Some taking-a-shower thinking:
Given $x$, find $1/x$ using multiplication only.
I understand these axioms
$$ n \times inv(n) = 1 $$ $$ n \div d = n \times inv(d) $$
But I couldn't think of a way to derive $1/x$ from $x$ using only multiplication.

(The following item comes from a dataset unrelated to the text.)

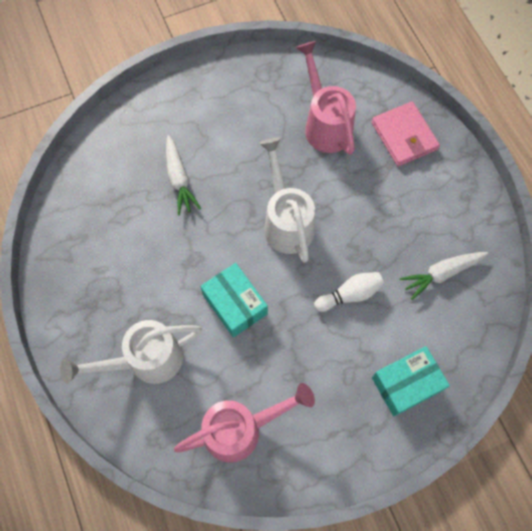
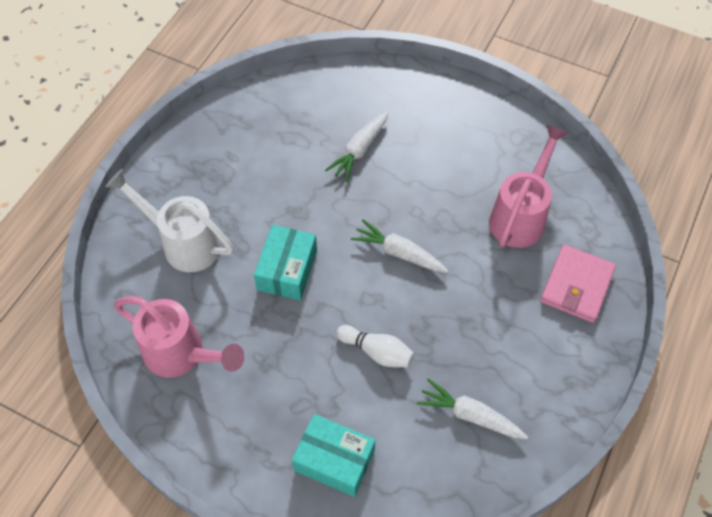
camera: 50 degrees right, 10 degrees down
(286, 221) = (399, 253): white watering can -> white carrot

I'm a complete math noob but if it's not possible, I'm interested in a proof that demonstrates it as fact
On
While there's no way to get an exact answer using just multiplication, it's worth noting that it's possible to generate approximate answers; in fact, this is how most CPUs have traditionally done division, by using a version of Newton's method for root-finding. Starting with a very rough approximation $x_0$ to $\frac1n$ (usually found in practice by table lookup), we can compute much better ones by setting $x_1=x_0\times(2-nx_0)$, $x_2=x_1\times(2-nx_1)$, etc; this is the same as saying that $x_{i+1} = x_i+x_i\times (1-nx_i)$ — note that if $x_i$ is close to $\frac1n$, then $1-nx_i$ will be very close to zero, so $x_{i+1}$ will be pretty close to $x_i$ and thus also pretty close to $\frac1n$. In fact, it'll be closer; if the relative error in $x_i$, that is $1-nx_i$, is $\varepsilon$, then the relative error in $x_{i+1}$ will be $1-n\times x_{i+1}$ $=1-n\times(x_i\times(2-nx_i))$ $=1-2nx_i+n^2x_i^2$ $=(1-nx_i)^2$ $=\varepsilon^2$. In other words, every iteration doubles the number of correct digits in the approximation.
You can try this yourself: suppose we want to compute $\frac17$. Well, $7$ is kind of close to $10$, so we'll start with $x_0=.1$. Now, we iterate: $$x_1=x_0(2-7x_0)=.1(2-.7)=.1\times1.3=.13$$ $$x_2 = x_1(2-7x_1)=.13(2-.91)=.13\times1.09=.1417$$ $$x_3 = x_2(2-7x_2)=.1417(2-.9919)=.1417\times1.0091=.14298947$$ And this is only about $.0001$ away from the actual value $.\overline{142857}$
On
Strictly base 10 decimals. To get $\frac 1{2^k5^m}$. e.g. to get $\frac 1{16}$ or $\frac 1{625}$ or $\frac 1{400}$.
$\frac 1{2^k5^m} * 2^k5^m = 1$ so
$\frac 1{2^k5^m} * 10^{\max(m,k)} =$
$\frac 1{2^k5^m} *(2^{\max(m,k)}5^{\max(m,k)}=$
$\frac 1{2^k5^m}*2^k5^m*2^{\max(m,k)-k}5^{\max(m,k)-m}=$
$1*2^{\max(m,k)-k}5^{\max(m,k)-m}=2^{\max(m,k)-k}5^{\max(m,k)-m}$
So
$\frac 1{2^k5^m} = $
$\frac 1{2^k5^m}*10^{\max(m,k)}*\frac 1{10^{\max(m,k)}}=$
$2^{\max(m,k)-k}5^{\max(m,k)-m}\frac 1{10^{\max(m,k)}}=$
$.2^{\max(m,k)-k}5^{\max(m,k)-m}$
Ex $\frac 1{16} = $
$\frac 1{16}*10000*\frac 1{10000}$
$\frac 1{16}*2^4*5^4*\frac 1{10000}=$
$\frac 1{16}*16*625 *\frac 1{10000}=$
$625 *\frac 1{10000}=.0625$.
I'm assuming the numbers you are dealing with are strictly in the field $\mathbb{R}$, of real numbers with standard multiplication, $*$. A field is an algebraic structure where multiplicative inverses exist and these inverses are unique (I can provide a proof if you wish). The inverse of an element $n$ is denoted $n^{-1}$ and satisfies $n * n^{-1} = 1$. Note that $n^{-1}$ really depends on the operation which you are taking inverse of (We stick with multiplication for your sake). There is no way to explicitly compute your inverse using multiplication but the above just shows that it exists and is unique.
As requested, here is a proof for uniqueness:
Assume $m, m'$ are multiplicative inverses for $n$. Then $n*m = 1 = n*m'$. Therefore, $m = 1*m = (n*m')*m = (m'*n)*m = m'*(n*m) = m'*1 = m'$.